_Stated problem_. In the data below, swap each "phylum" for "division" and leave every other word unchanged.

_Data to process_.
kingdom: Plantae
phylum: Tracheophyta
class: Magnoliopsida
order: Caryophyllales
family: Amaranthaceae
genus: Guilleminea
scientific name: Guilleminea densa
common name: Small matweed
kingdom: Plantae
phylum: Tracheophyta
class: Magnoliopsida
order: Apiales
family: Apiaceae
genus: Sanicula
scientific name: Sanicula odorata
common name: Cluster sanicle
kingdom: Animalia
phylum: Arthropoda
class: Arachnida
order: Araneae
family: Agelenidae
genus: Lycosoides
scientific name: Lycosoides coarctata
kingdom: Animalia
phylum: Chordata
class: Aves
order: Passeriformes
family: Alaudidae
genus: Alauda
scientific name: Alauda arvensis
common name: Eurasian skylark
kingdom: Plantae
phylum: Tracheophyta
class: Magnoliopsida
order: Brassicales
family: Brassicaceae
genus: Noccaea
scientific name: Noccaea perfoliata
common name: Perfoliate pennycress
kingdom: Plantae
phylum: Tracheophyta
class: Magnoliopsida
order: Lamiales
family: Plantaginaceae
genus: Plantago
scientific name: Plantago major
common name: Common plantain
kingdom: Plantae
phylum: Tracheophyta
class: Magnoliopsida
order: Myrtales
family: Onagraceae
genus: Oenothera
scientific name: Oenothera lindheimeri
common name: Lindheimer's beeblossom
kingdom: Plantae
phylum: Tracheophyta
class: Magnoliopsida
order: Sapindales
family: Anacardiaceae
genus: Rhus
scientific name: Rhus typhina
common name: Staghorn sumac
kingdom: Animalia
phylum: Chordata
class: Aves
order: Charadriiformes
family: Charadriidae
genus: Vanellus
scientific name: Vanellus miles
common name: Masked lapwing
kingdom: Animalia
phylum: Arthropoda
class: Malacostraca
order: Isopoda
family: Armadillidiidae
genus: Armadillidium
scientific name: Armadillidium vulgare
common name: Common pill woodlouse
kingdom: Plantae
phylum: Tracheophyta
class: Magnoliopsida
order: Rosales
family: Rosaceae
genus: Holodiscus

_Task output_.
kingdom: Plantae
division: Tracheophyta
class: Magnoliopsida
order: Caryophyllales
family: Amaranthaceae
genus: Guilleminea
scientific name: Guilleminea densa
common name: Small matweed
kingdom: Plantae
division: Tracheophyta
class: Magnoliopsida
order: Apiales
family: Apiaceae
genus: Sanicula
scientific name: Sanicula odorata
common name: Cluster sanicle
kingdom: Animalia
division: Arthropoda
class: Arachnida
order: Araneae
family: Agelenidae
genus: Lycosoides
scientific name: Lycosoides coarctata
kingdom: Animalia
division: Chordata
class: Aves
order: Passeriformes
family: Alaudidae
genus: Alauda
scientific name: Alauda arvensis
common name: Eurasian skylark
kingdom: Plantae
division: Tracheophyta
class: Magnoliopsida
order: Brassicales
family: Brassicaceae
genus: Noccaea
scientific name: Noccaea perfoliata
common name: Perfoliate pennycress
kingdom: Plantae
division: Tracheophyta
class: Magnoliopsida
order: Lamiales
family: Plantaginaceae
genus: Plantago
scientific name: Plantago major
common name: Common plantain
kingdom: Plantae
division: Tracheophyta
class: Magnoliopsida
order: Myrtales
family: Onagraceae
genus: Oenothera
scientific name: Oenothera lindheimeri
common name: Lindheimer's beeblossom
kingdom: Plantae
division: Tracheophyta
class: Magnoliopsida
order: Sapindales
family: Anacardiaceae
genus: Rhus
scientific name: Rhus typhina
common name: Staghorn sumac
kingdom: Animalia
division: Chordata
class: Aves
order: Charadriiformes
family: Charadriidae
genus: Vanellus
scientific name: Vanellus miles
common name: Masked lapwing
kingdom: Animalia
division: Arthropoda
class: Malacostraca
order: Isopoda
family: Armadillidiidae
genus: Armadillidium
scientific name: Armadillidium vulgare
common name: Common pill woodlouse
kingdom: Plantae
division: Tracheophyta
class: Magnoliopsida
order: Rosales
family: Rosaceae
genus: Holodiscus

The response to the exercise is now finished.